Samson Vaotuua, Kaihanga Kiriata me te Ringatohu

Samson Vaotuua, Filmmaker and Director video (04:40 mins)

Samson's story is featured in Rising Stars, which celebrates Pacific people in different education to employment pathways.

Learn more about Samson's pathway to becoming a Filmmaker and Director.

Video transcript

[Music playing]

[Aerial shot of Manukau City]

I don't think people like kids of our days will understand what it was like to get treated to go to the video store. 

And I remember early on, like, knowing that I had my relationship with my grandfather watching old spaghetti westerns. 

But I knew from the beginning that I was just a real obsessed child with movies, and there was just one TV show on Triangle TV at that time in the early 90s by David Hartnel, and he had like ‘behind the scenes’ footage of films. 

[Samson is talking in a film studio]

That was rare. There was no internet at the time, I think, it was late 90s, and he would showcase, interview actors and show, like, the stunt work behind all of this, this, you know, the films that I watched. And I was like, fascinated. I was like, holy crap, dude, you do this for a living. 

I was like, I wanted to do that. I love the aspect of combining all the elements of the creative toolkit that I have. I love dance, music, I love, you know, writing even though I hate it. I love filmmaking and working with people. That's like an infinity gauntlet for me to create my own reality. 

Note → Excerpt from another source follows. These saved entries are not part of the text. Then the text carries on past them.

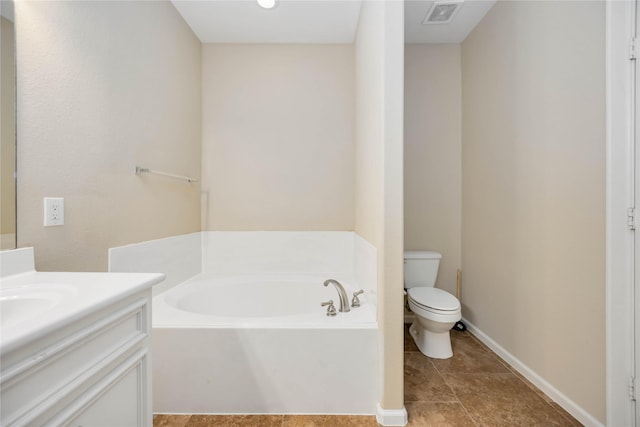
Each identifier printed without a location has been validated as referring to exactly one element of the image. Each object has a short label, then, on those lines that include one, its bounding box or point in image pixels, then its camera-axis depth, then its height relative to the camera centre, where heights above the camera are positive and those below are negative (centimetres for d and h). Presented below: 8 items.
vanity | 53 -30
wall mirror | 100 +30
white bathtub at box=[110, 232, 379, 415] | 148 -79
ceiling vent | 210 +153
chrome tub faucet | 170 -53
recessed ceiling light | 196 +144
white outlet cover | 114 +1
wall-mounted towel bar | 170 +25
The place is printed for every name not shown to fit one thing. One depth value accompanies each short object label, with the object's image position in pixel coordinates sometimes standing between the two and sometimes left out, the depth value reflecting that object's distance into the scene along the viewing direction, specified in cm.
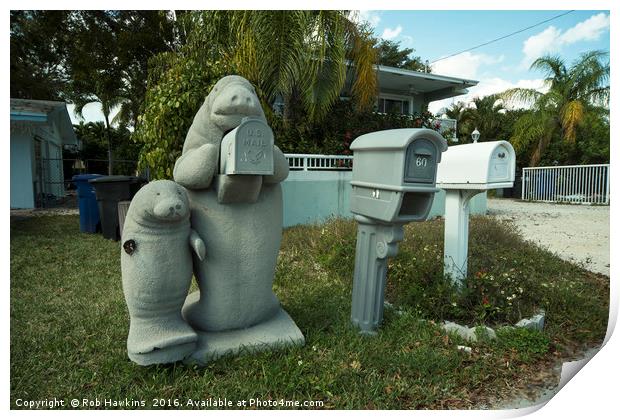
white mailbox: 264
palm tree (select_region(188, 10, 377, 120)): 358
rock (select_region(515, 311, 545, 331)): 257
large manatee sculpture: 203
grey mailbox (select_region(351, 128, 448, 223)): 210
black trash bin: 529
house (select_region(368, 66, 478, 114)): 924
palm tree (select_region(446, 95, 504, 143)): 1241
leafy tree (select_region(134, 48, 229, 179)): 445
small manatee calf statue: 188
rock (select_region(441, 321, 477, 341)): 250
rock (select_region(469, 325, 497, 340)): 245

And it's like I say, we're the OG storytellers, like indigenous people. And you know, as Pacific Islanders, we just know how to light up a room. 

It's like within us. It's in everything we do, we’re the type of people that, you know, we can turn a funeral into a Zumba class like to celebrate life and we, we do that. 

We all have something within us I think that's natural for our people. I believe that's why our people are like, we have a lot to contribute to this world. 

We are special.  

You have to be obsessed. You have to love it because you're gonna hate it, like in any in any field you at any career path you go through, you're gonna have a love and hate relationship with it because it's real hard. 

It's very difficult. There's like a lot of long nights, there's a lot of sacrifices that you have to make. 

And if you stick around long enough, you'll make it.  

And I think time and patience will help you grow and develop your skills in anything, but in terms of like myself as an artist, I think you have to be so obsessed and focused on what you do and you don't have to care about too much of what other people are doing. 

You just have to focus on what makes you unique and how you tell your story. 

From kindergarten to high school, art was always my thing. 

I was one of those kids that would draw on the exam papers. 

I did drama in high school, thanks to Mr Riley and I didn't do photography and all of that stuff until later when I went to art school. At the time it was called MSVA, Manukau School of Visual Arts, I got a Bachelor Visual Arts, but I think at this point of time, like, the kids now or the generation after, like, under us, they're at a point where they can use anything at their disposal. 

Like you have no excuse to kind of like learn from the University of YouTube, learn off TikTok. There's no, like, one set way of getting there. I think you gotta study life. 

To be a a filmmaker, you gotta study people, read books, write, reflect, repeat, shoot. Shoot. 

Like, just have a camera shoot something. Many of the greats will say the same thing. 

Talofa lava, I’m Samson Jones Vaotuua, also known as my film creative artist's name as Samson Rambo. 

I am from the villages of Afega and Fagaloa in Samoa and I went to Tangaroa College from the beautiful place of Otara in South Auckland. 

I'm the eldest of three. I'm a filmmaker. I'm a film director. I'm an actor. I'm a poet. I'm a dancer. I'm an artist. 

And this is my story of being an artist.